• What is expected: Format every line of the records below as a JSON list of strings, one string per line, leaving out blank lines.
**** Record set ****
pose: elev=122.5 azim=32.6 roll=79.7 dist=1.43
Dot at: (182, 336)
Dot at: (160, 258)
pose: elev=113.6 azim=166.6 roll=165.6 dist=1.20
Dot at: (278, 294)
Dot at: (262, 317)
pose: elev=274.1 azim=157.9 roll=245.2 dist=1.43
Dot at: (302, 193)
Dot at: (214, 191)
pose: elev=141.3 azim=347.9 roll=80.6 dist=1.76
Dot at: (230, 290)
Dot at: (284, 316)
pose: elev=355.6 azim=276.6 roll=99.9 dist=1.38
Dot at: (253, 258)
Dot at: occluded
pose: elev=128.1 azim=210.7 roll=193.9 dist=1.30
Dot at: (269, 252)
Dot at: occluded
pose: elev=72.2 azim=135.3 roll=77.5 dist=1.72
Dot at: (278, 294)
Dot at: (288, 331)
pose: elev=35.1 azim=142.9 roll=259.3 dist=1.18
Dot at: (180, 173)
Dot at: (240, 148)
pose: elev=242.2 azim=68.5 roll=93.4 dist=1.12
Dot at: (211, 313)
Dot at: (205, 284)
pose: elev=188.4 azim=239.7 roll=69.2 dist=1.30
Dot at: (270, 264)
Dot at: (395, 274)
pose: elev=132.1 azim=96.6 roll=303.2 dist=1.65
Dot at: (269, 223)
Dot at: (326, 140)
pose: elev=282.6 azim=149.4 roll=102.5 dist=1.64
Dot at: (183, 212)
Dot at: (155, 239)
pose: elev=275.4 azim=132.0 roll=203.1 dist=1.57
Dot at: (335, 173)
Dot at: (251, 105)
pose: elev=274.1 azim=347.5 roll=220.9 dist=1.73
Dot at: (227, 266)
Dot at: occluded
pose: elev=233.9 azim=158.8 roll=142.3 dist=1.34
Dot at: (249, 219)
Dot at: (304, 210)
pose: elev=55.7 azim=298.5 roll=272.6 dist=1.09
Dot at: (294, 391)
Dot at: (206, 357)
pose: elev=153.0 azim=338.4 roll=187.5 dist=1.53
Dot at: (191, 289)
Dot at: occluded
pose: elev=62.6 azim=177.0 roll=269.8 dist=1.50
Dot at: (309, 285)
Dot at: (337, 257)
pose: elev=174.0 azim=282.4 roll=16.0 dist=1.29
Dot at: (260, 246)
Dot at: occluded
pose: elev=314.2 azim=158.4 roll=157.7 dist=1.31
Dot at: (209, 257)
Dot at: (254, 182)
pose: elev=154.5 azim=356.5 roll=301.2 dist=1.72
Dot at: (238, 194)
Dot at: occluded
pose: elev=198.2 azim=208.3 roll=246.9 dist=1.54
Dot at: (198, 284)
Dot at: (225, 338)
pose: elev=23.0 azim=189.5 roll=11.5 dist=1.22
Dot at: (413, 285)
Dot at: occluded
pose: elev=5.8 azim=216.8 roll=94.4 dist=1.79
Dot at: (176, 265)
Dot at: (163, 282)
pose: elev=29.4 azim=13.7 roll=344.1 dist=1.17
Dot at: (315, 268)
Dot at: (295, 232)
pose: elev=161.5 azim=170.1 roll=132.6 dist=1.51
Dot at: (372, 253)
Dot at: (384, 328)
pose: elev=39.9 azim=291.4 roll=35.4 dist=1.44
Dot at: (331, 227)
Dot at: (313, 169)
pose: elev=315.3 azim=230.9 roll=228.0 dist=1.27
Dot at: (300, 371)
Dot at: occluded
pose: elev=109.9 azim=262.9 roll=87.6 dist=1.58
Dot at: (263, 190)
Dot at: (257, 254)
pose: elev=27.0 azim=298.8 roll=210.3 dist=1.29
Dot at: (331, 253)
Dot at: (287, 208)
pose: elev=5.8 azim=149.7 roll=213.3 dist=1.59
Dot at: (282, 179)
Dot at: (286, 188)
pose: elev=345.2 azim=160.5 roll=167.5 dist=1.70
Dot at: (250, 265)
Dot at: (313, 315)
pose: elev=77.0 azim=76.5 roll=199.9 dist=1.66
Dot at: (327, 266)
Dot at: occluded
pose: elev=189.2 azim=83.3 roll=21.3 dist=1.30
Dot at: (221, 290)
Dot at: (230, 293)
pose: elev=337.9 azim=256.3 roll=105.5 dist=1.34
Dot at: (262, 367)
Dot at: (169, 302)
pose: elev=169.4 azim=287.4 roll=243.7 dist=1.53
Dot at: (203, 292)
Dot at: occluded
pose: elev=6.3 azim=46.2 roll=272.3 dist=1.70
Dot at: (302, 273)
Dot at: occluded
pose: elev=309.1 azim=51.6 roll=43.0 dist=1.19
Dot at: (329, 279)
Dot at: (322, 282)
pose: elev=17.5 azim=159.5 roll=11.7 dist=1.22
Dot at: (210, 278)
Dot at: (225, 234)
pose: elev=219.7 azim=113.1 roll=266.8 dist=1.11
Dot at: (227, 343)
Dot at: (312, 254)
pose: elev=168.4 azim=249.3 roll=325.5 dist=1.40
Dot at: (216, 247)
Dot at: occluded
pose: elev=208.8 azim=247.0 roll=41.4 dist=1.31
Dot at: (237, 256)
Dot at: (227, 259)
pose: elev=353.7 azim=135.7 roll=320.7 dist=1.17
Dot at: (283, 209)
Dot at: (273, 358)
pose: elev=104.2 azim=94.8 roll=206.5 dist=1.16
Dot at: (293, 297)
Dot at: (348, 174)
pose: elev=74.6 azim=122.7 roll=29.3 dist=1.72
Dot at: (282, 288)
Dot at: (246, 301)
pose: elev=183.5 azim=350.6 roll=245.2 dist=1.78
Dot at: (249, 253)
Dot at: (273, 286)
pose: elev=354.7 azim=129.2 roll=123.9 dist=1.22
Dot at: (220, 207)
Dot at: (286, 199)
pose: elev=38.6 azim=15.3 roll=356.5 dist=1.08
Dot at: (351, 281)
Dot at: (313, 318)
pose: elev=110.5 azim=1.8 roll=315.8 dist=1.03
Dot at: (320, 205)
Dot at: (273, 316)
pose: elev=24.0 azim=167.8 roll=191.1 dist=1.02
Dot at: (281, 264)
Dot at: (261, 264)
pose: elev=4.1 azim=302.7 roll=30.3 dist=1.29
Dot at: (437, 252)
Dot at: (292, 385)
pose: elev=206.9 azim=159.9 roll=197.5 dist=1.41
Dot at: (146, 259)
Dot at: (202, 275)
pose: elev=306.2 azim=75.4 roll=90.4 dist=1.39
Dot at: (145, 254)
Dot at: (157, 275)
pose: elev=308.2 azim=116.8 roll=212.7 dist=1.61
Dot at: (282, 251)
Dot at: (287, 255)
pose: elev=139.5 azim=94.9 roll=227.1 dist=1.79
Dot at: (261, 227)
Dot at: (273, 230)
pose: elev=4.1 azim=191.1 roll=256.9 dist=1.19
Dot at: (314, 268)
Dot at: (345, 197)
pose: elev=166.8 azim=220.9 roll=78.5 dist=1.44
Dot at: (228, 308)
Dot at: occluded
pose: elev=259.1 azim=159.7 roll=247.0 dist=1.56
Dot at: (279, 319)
****
• Task output:
[
  "pose: elev=122.5 azim=32.6 roll=79.7 dist=1.43",
  "Dot at: (182, 336)",
  "Dot at: (160, 258)",
  "pose: elev=113.6 azim=166.6 roll=165.6 dist=1.20",
  "Dot at: (278, 294)",
  "Dot at: (262, 317)",
  "pose: elev=274.1 azim=157.9 roll=245.2 dist=1.43",
  "Dot at: (302, 193)",
  "Dot at: (214, 191)",
  "pose: elev=141.3 azim=347.9 roll=80.6 dist=1.76",
  "Dot at: (230, 290)",
  "Dot at: (284, 316)",
  "pose: elev=355.6 azim=276.6 roll=99.9 dist=1.38",
  "Dot at: (253, 258)",
  "Dot at: occluded",
  "pose: elev=128.1 azim=210.7 roll=193.9 dist=1.30",
  "Dot at: (269, 252)",
  "Dot at: occluded",
  "pose: elev=72.2 azim=135.3 roll=77.5 dist=1.72",
  "Dot at: (278, 294)",
  "Dot at: (288, 331)",
  "pose: elev=35.1 azim=142.9 roll=259.3 dist=1.18",
  "Dot at: (180, 173)",
  "Dot at: (240, 148)",
  "pose: elev=242.2 azim=68.5 roll=93.4 dist=1.12",
  "Dot at: (211, 313)",
  "Dot at: (205, 284)",
  "pose: elev=188.4 azim=239.7 roll=69.2 dist=1.30",
  "Dot at: (270, 264)",
  "Dot at: (395, 274)",
  "pose: elev=132.1 azim=96.6 roll=303.2 dist=1.65",
  "Dot at: (269, 223)",
  "Dot at: (326, 140)",
  "pose: elev=282.6 azim=149.4 roll=102.5 dist=1.64",
  "Dot at: (183, 212)",
  "Dot at: (155, 239)",
  "pose: elev=275.4 azim=132.0 roll=203.1 dist=1.57",
  "Dot at: (335, 173)",
  "Dot at: (251, 105)",
  "pose: elev=274.1 azim=347.5 roll=220.9 dist=1.73",
  "Dot at: (227, 266)",
  "Dot at: occluded",
  "pose: elev=233.9 azim=158.8 roll=142.3 dist=1.34",
  "Dot at: (249, 219)",
  "Dot at: (304, 210)",
  "pose: elev=55.7 azim=298.5 roll=272.6 dist=1.09",
  "Dot at: (294, 391)",
  "Dot at: (206, 357)",
  "pose: elev=153.0 azim=338.4 roll=187.5 dist=1.53",
  "Dot at: (191, 289)",
  "Dot at: occluded",
  "pose: elev=62.6 azim=177.0 roll=269.8 dist=1.50",
  "Dot at: (309, 285)",
  "Dot at: (337, 257)",
  "pose: elev=174.0 azim=282.4 roll=16.0 dist=1.29",
  "Dot at: (260, 246)",
  "Dot at: occluded",
  "pose: elev=314.2 azim=158.4 roll=157.7 dist=1.31",
  "Dot at: (209, 257)",
  "Dot at: (254, 182)",
  "pose: elev=154.5 azim=356.5 roll=301.2 dist=1.72",
  "Dot at: (238, 194)",
  "Dot at: occluded",
  "pose: elev=198.2 azim=208.3 roll=246.9 dist=1.54",
  "Dot at: (198, 284)",
  "Dot at: (225, 338)",
  "pose: elev=23.0 azim=189.5 roll=11.5 dist=1.22",
  "Dot at: (413, 285)",
  "Dot at: occluded",
  "pose: elev=5.8 azim=216.8 roll=94.4 dist=1.79",
  "Dot at: (176, 265)",
  "Dot at: (163, 282)",
  "pose: elev=29.4 azim=13.7 roll=344.1 dist=1.17",
  "Dot at: (315, 268)",
  "Dot at: (295, 232)",
  "pose: elev=161.5 azim=170.1 roll=132.6 dist=1.51",
  "Dot at: (372, 253)",
  "Dot at: (384, 328)",
  "pose: elev=39.9 azim=291.4 roll=35.4 dist=1.44",
  "Dot at: (331, 227)",
  "Dot at: (313, 169)",
  "pose: elev=315.3 azim=230.9 roll=228.0 dist=1.27",
  "Dot at: (300, 371)",
  "Dot at: occluded",
  "pose: elev=109.9 azim=262.9 roll=87.6 dist=1.58",
  "Dot at: (263, 190)",
  "Dot at: (257, 254)",
  "pose: elev=27.0 azim=298.8 roll=210.3 dist=1.29",
  "Dot at: (331, 253)",
  "Dot at: (287, 208)",
  "pose: elev=5.8 azim=149.7 roll=213.3 dist=1.59",
  "Dot at: (282, 179)",
  "Dot at: (286, 188)",
  "pose: elev=345.2 azim=160.5 roll=167.5 dist=1.70",
  "Dot at: (250, 265)",
  "Dot at: (313, 315)",
  "pose: elev=77.0 azim=76.5 roll=199.9 dist=1.66",
  "Dot at: (327, 266)",
  "Dot at: occluded",
  "pose: elev=189.2 azim=83.3 roll=21.3 dist=1.30",
  "Dot at: (221, 290)",
  "Dot at: (230, 293)",
  "pose: elev=337.9 azim=256.3 roll=105.5 dist=1.34",
  "Dot at: (262, 367)",
  "Dot at: (169, 302)",
  "pose: elev=169.4 azim=287.4 roll=243.7 dist=1.53",
  "Dot at: (203, 292)",
  "Dot at: occluded",
  "pose: elev=6.3 azim=46.2 roll=272.3 dist=1.70",
  "Dot at: (302, 273)",
  "Dot at: occluded",
  "pose: elev=309.1 azim=51.6 roll=43.0 dist=1.19",
  "Dot at: (329, 279)",
  "Dot at: (322, 282)",
  "pose: elev=17.5 azim=159.5 roll=11.7 dist=1.22",
  "Dot at: (210, 278)",
  "Dot at: (225, 234)",
  "pose: elev=219.7 azim=113.1 roll=266.8 dist=1.11",
  "Dot at: (227, 343)",
  "Dot at: (312, 254)",
  "pose: elev=168.4 azim=249.3 roll=325.5 dist=1.40",
  "Dot at: (216, 247)",
  "Dot at: occluded",
  "pose: elev=208.8 azim=247.0 roll=41.4 dist=1.31",
  "Dot at: (237, 256)",
  "Dot at: (227, 259)",
  "pose: elev=353.7 azim=135.7 roll=320.7 dist=1.17",
  "Dot at: (283, 209)",
  "Dot at: (273, 358)",
  "pose: elev=104.2 azim=94.8 roll=206.5 dist=1.16",
  "Dot at: (293, 297)",
  "Dot at: (348, 174)",
  "pose: elev=74.6 azim=122.7 roll=29.3 dist=1.72",
  "Dot at: (282, 288)",
  "Dot at: (246, 301)",
  "pose: elev=183.5 azim=350.6 roll=245.2 dist=1.78",
  "Dot at: (249, 253)",
  "Dot at: (273, 286)",
  "pose: elev=354.7 azim=129.2 roll=123.9 dist=1.22",
  "Dot at: (220, 207)",
  "Dot at: (286, 199)",
  "pose: elev=38.6 azim=15.3 roll=356.5 dist=1.08",
  "Dot at: (351, 281)",
  "Dot at: (313, 318)",
  "pose: elev=110.5 azim=1.8 roll=315.8 dist=1.03",
  "Dot at: (320, 205)",
  "Dot at: (273, 316)",
  "pose: elev=24.0 azim=167.8 roll=191.1 dist=1.02",
  "Dot at: (281, 264)",
  "Dot at: (261, 264)",
  "pose: elev=4.1 azim=302.7 roll=30.3 dist=1.29",
  "Dot at: (437, 252)",
  "Dot at: (292, 385)",
  "pose: elev=206.9 azim=159.9 roll=197.5 dist=1.41",
  "Dot at: (146, 259)",
  "Dot at: (202, 275)",
  "pose: elev=306.2 azim=75.4 roll=90.4 dist=1.39",
  "Dot at: (145, 254)",
  "Dot at: (157, 275)",
  "pose: elev=308.2 azim=116.8 roll=212.7 dist=1.61",
  "Dot at: (282, 251)",
  "Dot at: (287, 255)",
  "pose: elev=139.5 azim=94.9 roll=227.1 dist=1.79",
  "Dot at: (261, 227)",
  "Dot at: (273, 230)",
  "pose: elev=4.1 azim=191.1 roll=256.9 dist=1.19",
  "Dot at: (314, 268)",
  "Dot at: (345, 197)",
  "pose: elev=166.8 azim=220.9 roll=78.5 dist=1.44",
  "Dot at: (228, 308)",
  "Dot at: occluded",
  "pose: elev=259.1 azim=159.7 roll=247.0 dist=1.56",
  "Dot at: (279, 319)"
]